The Chinese authorities did not respond to Podoliak or Vereshchuk, but Chinese state media Global Times quoted a netizen saying, “[China] has always been an important part of the global security system. China does not need your ‘chance’, thank you.”

A Chinese netizen’s response to Iryna Vereshchuk’s comments. (Social media)

Debate within China

At the same time, there is an intense debate within China about the Russia-Ukraine war. Recently, Hu Wei, a professor with Shanghai’s Communist Party school, wrote an essay noting that Russia’s military action on Ukraine constitutes an irreversible mistake; the West’s eventual involvement in the war cannot be ruled out and the finishing blow would be even worse for Putin given that Russia’s military power is no match for NATO’s; the US would regain leadership in the Western world, and the West would become more united; the West will possess more “hegemony” both in terms of military power and in terms of values and institutions, its hard power and soft power will reach new heights.
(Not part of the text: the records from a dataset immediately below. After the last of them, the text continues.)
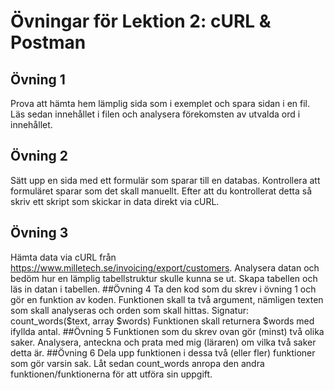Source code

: # Övningar för Lektion 2: cURL & Postman
## Övning 1
Prova att hämta hem lämplig sida som i exemplet och spara sidan i en fil. Läs sedan innehållet i filen och analysera förekomsten av utvalda ord i innehållet.
## Övning 2
Sätt upp en sida med ett formulär som sparar till en databas. Kontrollera att formuläret sparar som det skall manuellt. Efter att du kontrollerat detta så skriv ett skript som skickar in data direkt via cURL.
## Övning 3
Hämta data via cURL från https://www.milletech.se/invoicing/export/customers. Analysera datan och bedöm hur en lämplig tabellstruktur skulle kunna se ut. Skapa tabellen och läs in datan i tabellen.
##Övning 4
Ta den kod som du skrev i övning 1 och gör en funktion av koden. Funktionen skall ta två argument, nämligen texten som skall analyseras och orden som skall hittas. Signatur: count_words($text, array $words) Funktionen skall returnera $words med ifyllda antal.
##Övning 5
Funktionen som du skrev ovan gör (minst) två olika saker. Analysera, anteckna och prata med mig (läraren) om vilka två saker detta är.
##Övning 6
Dela upp funktionen i dessa två (eller fler) funktioner som gör varsin sak. Låt sedan count_words anropa den andra funktionen/funktionerna för att utföra sin uppgift.
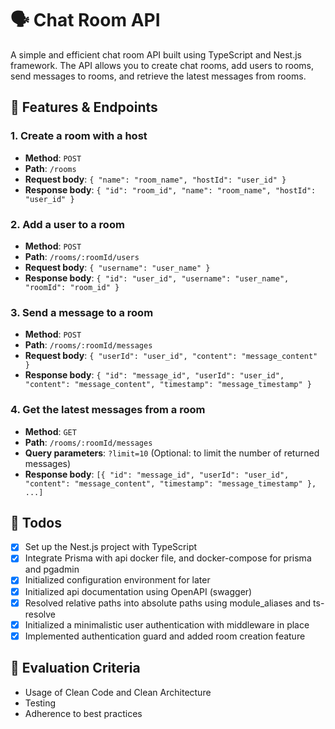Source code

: # 🗣️ Chat Room API

A simple and efficient chat room API built using TypeScript and Nest.js framework. The API allows you to create chat rooms, add users to rooms, send messages to rooms, and retrieve the latest messages from rooms.

## 🚀 Features & Endpoints

### 1. Create a room with a host

- **Method**: `POST`
- **Path**: `/rooms`
- **Request body**: `{ "name": "room_name", "hostId": "user_id" }`
- **Response body**: `{ "id": "room_id", "name": "room_name", "hostId": "user_id" }`

### 2. Add a user to a room

- **Method**: `POST`
- **Path**: `/rooms/:roomId/users`
- **Request body**: `{ "username": "user_name" }`
- **Response body**: `{ "id": "user_id", "username": "user_name", "roomId": "room_id" }`

### 3. Send a message to a room

- **Method**: `POST`
- **Path**: `/rooms/:roomId/messages`
- **Request body**: `{ "userId": "user_id", "content": "message_content" }`
- **Response body**: `{ "id": "message_id", "userId": "user_id", "content": "message_content", "timestamp": "message_timestamp" }`

### 4. Get the latest messages from a room

- **Method**: `GET`
- **Path**: `/rooms/:roomId/messages`
- **Query parameters**: `?limit=10` (Optional: to limit the number of returned messages)
- **Response body**: `[{ "id": "message_id", "userId": "user_id", "content": "message_content", "timestamp": "message_timestamp" }, ...]`

## 📝 Todos

- [x] Set up the Nest.js project with TypeScript
- [x] Integrate Prisma with api docker file, and docker-compose for prisma and pgadmin
- [x] Initialized configuration environment for later
- [x] Initialized api documentation using OpenAPI (swagger)
- [x] Resolved relative paths into absolute paths using module_aliases and ts-resolve
- [x] Initialized a minimalistic user authentication with middleware in place
- [x] Implemented authentication guard and added room creation feature

## 🌟 Evaluation Criteria

- Usage of Clean Code and Clean Architecture
- Testing
- Adherence to best practices
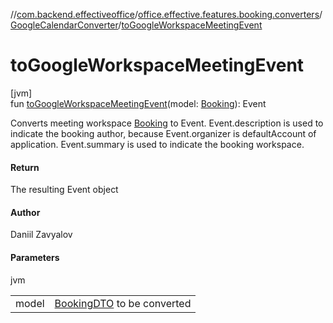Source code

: //[com.backend.effectiveoffice](../../../index.md)/[office.effective.features.booking.converters](../index.md)/[GoogleCalendarConverter](index.md)/[toGoogleWorkspaceMeetingEvent](to-google-workspace-meeting-event.md)

# toGoogleWorkspaceMeetingEvent

[jvm]\
fun [toGoogleWorkspaceMeetingEvent](to-google-workspace-meeting-event.md)(model: [Booking](../../office.effective.model/-booking/index.md)): Event

Converts meeting workspace [Booking](../../office.effective.model/-booking/index.md) to Event. Event.description is used to indicate the booking author, because Event.organizer is defaultAccount of application. Event.summary is used to indicate the booking workspace.

#### Return

The resulting Event object

#### Author

Daniil Zavyalov

#### Parameters

jvm

| | |
|---|---|
| model | [BookingDTO](../../office.effective.dto/-booking-d-t-o/index.md) to be converted |
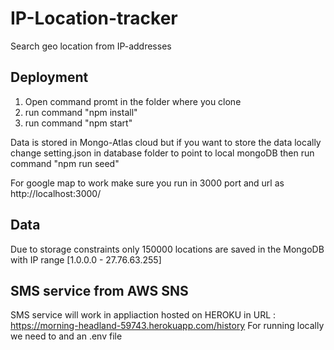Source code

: # IP-Location-tracker 

Search geo location from IP-addresses


## Deployment

1. Open command promt in the folder where you clone
2. run command "npm install"
3. run command "npm start"

Data is stored in Mongo-Atlas cloud but if you want to store the data locally change setting.json in database folder to point to local mongoDB then run command "npm run seed"

For google map to work make sure you run in 3000 port and url as http://localhost:3000/

## Data

Due to storage constraints only 150000 locations are saved in the MongoDB with IP range [1.0.0.0 - 27.76.63.255]

## SMS service from AWS SNS

SMS service will work in appliaction hosted on HEROKU in URL : https://morning-headland-59743.herokuapp.com/history
For running locally we need to and an .env file

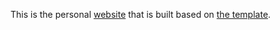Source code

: This is the personal [website](https://yujiazhang777.github.io/yujiazhang.github.io/) that is built based on [the template](https://github.com/academicpages/academicpages.github.io).
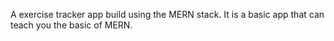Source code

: A exercise tracker app build using the MERN stack. It is a basic app that can teach you the basic of MERN.
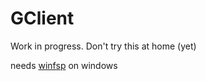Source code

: # GClient

Work in progress. Don't try this at home (yet)

needs [winfsp](www.secfs.net/winfsp) on windows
Hu further said, “China cannot be tied to Putin and needs to be cut off as soon as possible… At present, it is estimated that there is still a window period of one or two weeks before China loses its wiggle room. China must act decisively.”

Hu’s views have gained mixed reactions from netizens. Internet commentator Sima Nan (real name Yu Li) wrote an article saying that Hu’s essay completely disregards the stark history of China-Russia relations and ignores the powerful intrinsic dynamics between them, and that Hu was frightened by the Americans.

Service members of pro-Russian troops are seen atop of tanks during Russia-Ukraine conflict on the outskirts of the besieged southern port city of Mariupol, Ukraine, 20 March 2022. (Alexander Ermochenko/Reuters)


Sima added, “Not to mention that not a single US or NATO soldier has dared enter Ukraine to join the fight against the Russian troops — even if the US goes all the way and Biden orders a mobilisation, it would not change the strategic resilience of China and Russia.”

Overall, within China, the official position continues to garner mainstream support, which forms the basis for the Chinese government insisting on peace talks and objecting to the West forcing it to take sides.

But the US will not allow China to distance itself from the Russia-Ukraine war, or even reap incidental benefits. With the growing damage of the war on Russia, Ukraine and the global economy, the US and its allies will crank up the pressure on China, which will make it more difficult for China to maintain its moral position and strategic benefits.